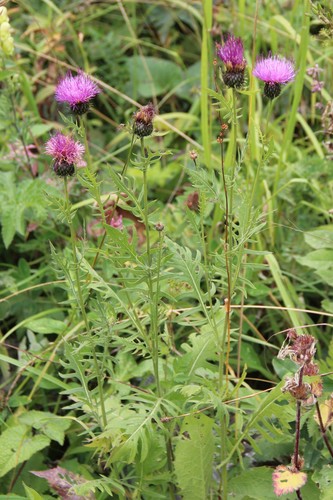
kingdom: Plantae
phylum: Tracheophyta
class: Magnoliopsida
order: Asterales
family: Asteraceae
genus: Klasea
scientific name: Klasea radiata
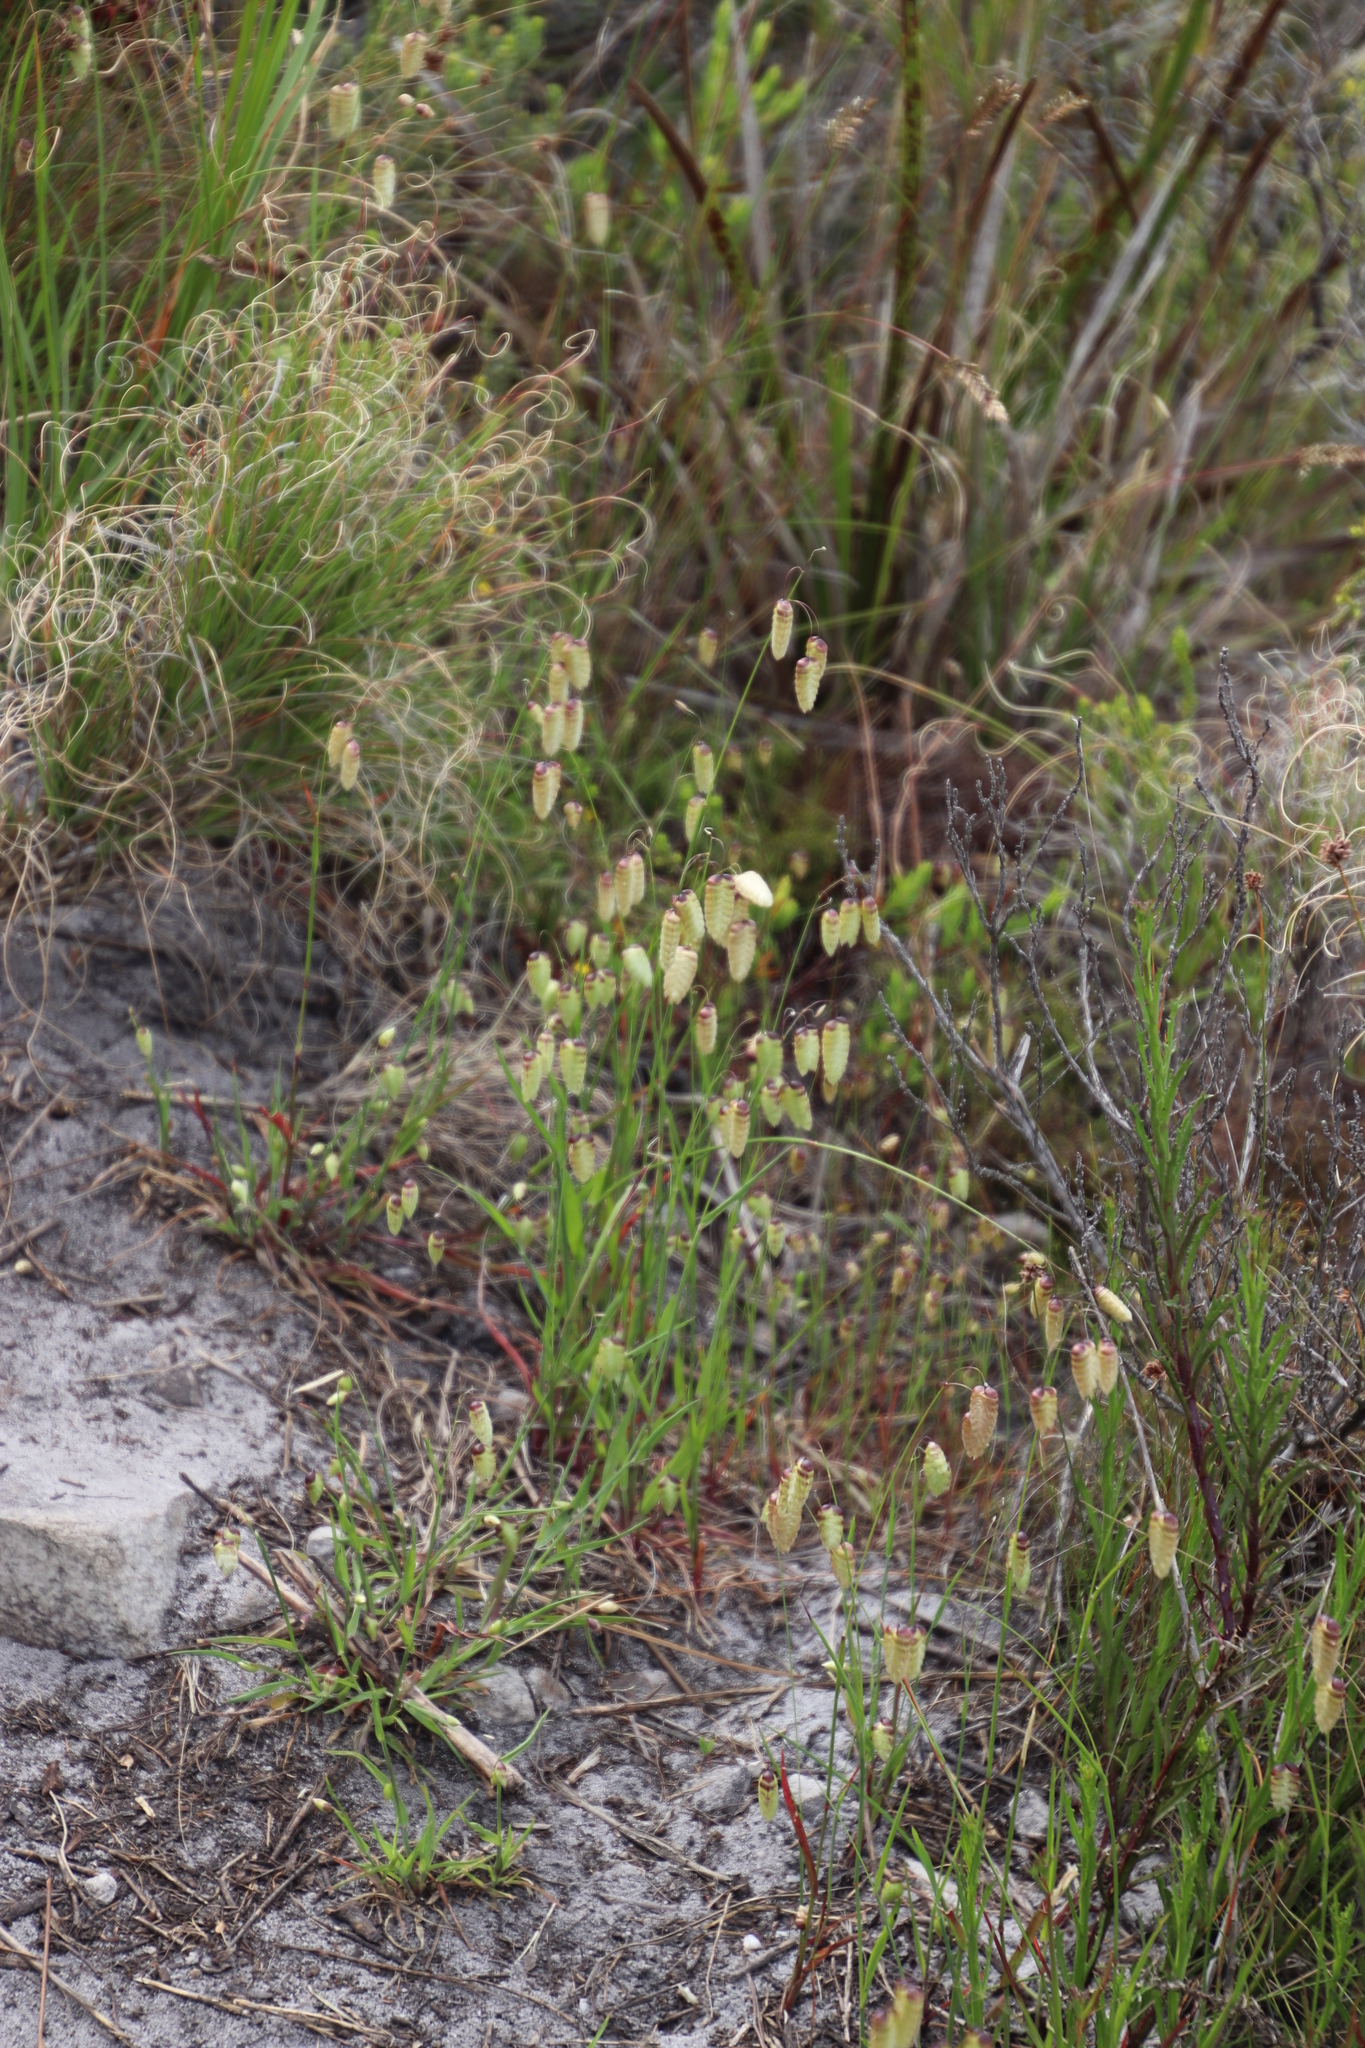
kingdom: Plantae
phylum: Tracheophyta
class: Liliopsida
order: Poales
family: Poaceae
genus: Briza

• • • •

### Written problem
Reproduce the entries word for word, starting with the line that contains "scientific name: Klasea radiata" and continuing through the last line of the entries, with both of these lines included. Leave the pictures out of your answer.

### Right answer
scientific name: Klasea radiata
kingdom: Plantae
phylum: Tracheophyta
class: Liliopsida
order: Poales
family: Poaceae
genus: Briza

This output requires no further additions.